The 75 prints that comprise the original installation of InFlight for a solo exhibit of my work in Cologne, Germany were digitally manipulated photographs printed and embellished with charcoal drawing. Thousands of fiber-optic light points were threaded through the drawings creating pixels of light along the wings and tail feathers of the bird images. Each print is 21”H x 21”W x 1.5”D. The work has been exhibited in numerous configurations since the original installation in 2011. Sponsored by MultiArt International, exhibition at Gallery 68, Cologne.
Art and Healing
During this month-long exhibition, we witnessed many viewers sit down in the gallery for up to three hours and return multiple times to do the same. They did not want to talk to each other, or the curator; they just wanted to be there, sitting quietly with the work. This is not a typical response; the average amount of time viewers spend in front of a piece of artwork is 30 seconds. The calming effect on the audience was unexpected, and I spent the next year researching to find a reason. Visiting museums and hospitals, talking to doctors and art historians, and digging through research databases, I found much research that supports the use of nature-based imagery for healing. What I intuitively knew about art and how we drawn to particular visual images, patterns, colors, and proportions, we now know scientifically. My choice of images and patterns that calm and heal, previously not really knowing why, just knowing that it felt right to me turns out that these images do in fact calm and aid in healing
We then looked at the specification of the LEDs we were using to illuminate the fiber optics.
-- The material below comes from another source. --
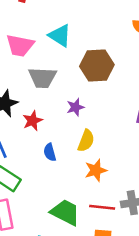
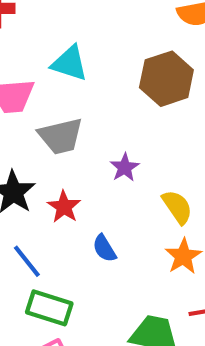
brown hexagon: (97, 65) -> (166, 79), moved
yellow semicircle: (86, 141) -> (177, 207), moved, turned -40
When we had originally installed the LEDs we were only looking for the brightest lumen output we could find. What we found was that the LEDs we used were the same blue wavelength used in many studies focusing on healing. Although the exposure is at a much lower level than most Light Therapy, there is research that supports the benefits of lower doses of Light Therapy as exhibiting positive results as well. These findings support the effect of “calming’ that we witnessed during the solo exhibit in Cologne, resulting in an overall positive physiological reaction to the light wavelength exposure.
These findings would influence my work with nature-based imagery merged with lighting, and my interest in placing this work in public settings where stress reduction may be beneficial.